Digital Fashion Weeks Are Here: Have You RSVPed? | BoF Professional, The Week Ahead
THE CHEAT SHEET
The Digital Fashion Week Experiment Continues
- Paris will “host” digital haute couture shows from July 6-8 and men’s shows starting July 9
- Digital fashion events in London and elsewhere haven’t generated nearly as much attention as in-person shows
- Paris Fashion Week plans to move forward as scheduled in September, potentially with live audiences
This week, Paris will host an extremely niche digital short film festival and call it fashion week. Every participating brand has its own plan, whether it’s Iris van Herpen‘s “mixed-reality experience” or Valentino promising to reveal the “inspiration” for its actual show, which will be in Rome later this month. The creative vocabulary brands are using obscures the fact that most probably have no idea how to replicate the excitement of a live fashion show for an online audience. Behind the scenes, less-flashy digital tools that connect designers with buyers are proving more successful at replacing fashion week’s more overtly commercial aspects.
The industry’s pandemic-era track record is uninspiring: a Chanel cruise show struck some critics as a glorified ad campaign rather than a must-see event, and the all-digital London Fashion Week last month saw social media engagement plunge 55 percent from January, according to Launchmetrics. A few brands, including Dior, Zegna and Burberry, are promising an elevated experience later this summer, but it’s not hard to see why the industry wants to barrel ahead with live, in-person shows in September.
The Bottom Line: If the upcoming digital shows in Paris and Milan flop, brands like Off-White and Saint Laurent that opted to stay off the schedule entirely will look smart. Assuming a coronavirus vaccine is developed this winter and there’s no second wave — two big ifs — the best strategy may be to simply pretend this digital interlude never happened.

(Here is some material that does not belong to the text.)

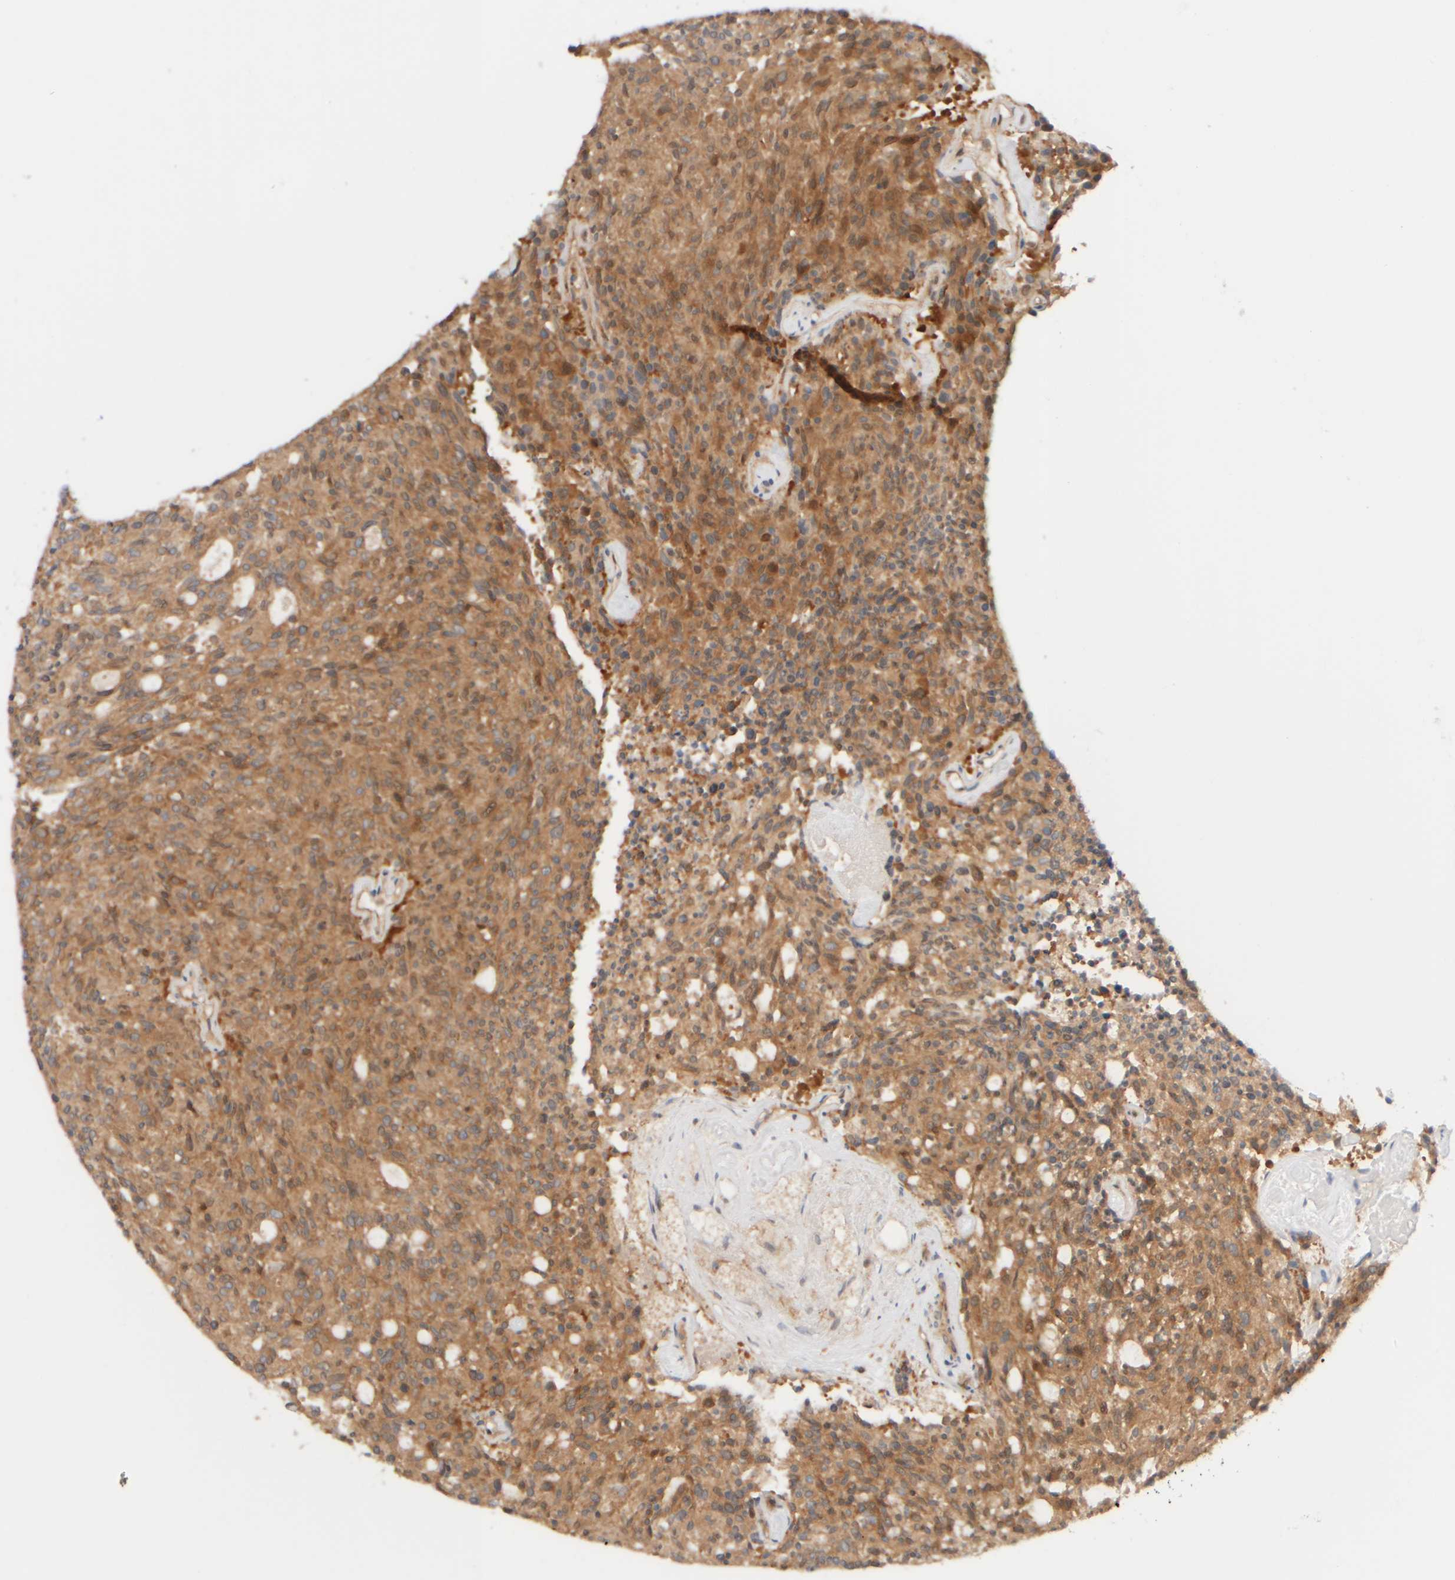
{"staining": {"intensity": "moderate", "quantity": ">75%", "location": "cytoplasmic/membranous"}, "tissue": "carcinoid", "cell_type": "Tumor cells", "image_type": "cancer", "snomed": [{"axis": "morphology", "description": "Carcinoid, malignant, NOS"}, {"axis": "topography", "description": "Pancreas"}], "caption": "Malignant carcinoid stained for a protein (brown) shows moderate cytoplasmic/membranous positive staining in about >75% of tumor cells.", "gene": "RABEP1", "patient": {"sex": "female", "age": 54}}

The Facebook Boycott Begins
- Levi’s, Eileen Fisher and The North Face are among the fashion brands pulling ads from Facebook and Instagram in July
- Companies are responding to consumer pressure to boycott social media platforms that fail to police hate speech
- Facebook CEO Mark Zuckerberg has remained defiant, predicting advertisers “will be back on the platform soon enough“
Starting late last week, some of the most prolific advertisers on Facebook and Instagram went dark. Brands like Madewell, Levi’s and Patagonia that have joined a rapidly growing boycott are responding to consumer pressure to put their money behind their professed support for the Black Lives Matter protests. It’s too soon to claim victory, however. While the companies that have signed onto the boycott rank among the biggest advertisers on social media, the vast majority of Facebook’s revenue comes from small brands. Few in that camp have pulled their marketing; many can’t afford to, as they rely on Instagram and Facebook exclusively for customer acquisition. It will take overwhelming consumer pressure to convince this group to join the boycott.
The Bottom Line: Many brands are reluctant to pull ads from Facebook because they perceive a lack of alternatives; other social networks have the same problems with hate speech, and other channels are too expensive. For the boycott to succeed, participants must show it’s possible to walk away from social media and survive.
The Pandemic’s Economic Second Wave Arrives
- Harrods, Macy’s, Nordstrom and Fossil are among the brands and retailers announcing layoffs recently
- An initial burst of economic activity after lockdowns lifted is sputtering, particularly in the US where new Covid-19 cases are surging
The latest monthly jobs report from the US Labour Department at first glance was full of good news: the economy added nearly 5 million jobs in June, and the unemployment rate fell for a second consecutive month. But the data was already outdated by the time it was released. A spike in coronavirus cases has forced many states to backtrack on reopening, and foot traffic has begun to slip at retailers like Macy’s and T.J. Maxx, after climbing steadily for weeks, according to Placer.ai.
Retailers have also begun making painful adjustments to prepare for a protracted economic downturn. The first wave of layoffs in March was a knee-jerk response to store closings, and many of those workers are among the 4.8 million who found jobs in June when lockdowns lifted. The cuts happening now are more permanent, including both corporate employees and workers in stores that may never reopen. Macy’s announced layoffs after reporting a $3.6 billion loss in the first quarter. But even Nike, a relative winner during the pandemic, says it will cut jobs as it invests in a more digital approach.
The Bottom Line: The layoffs, store closures and other cuts announced in the coming weeks will help determine the shape of the economic recovery.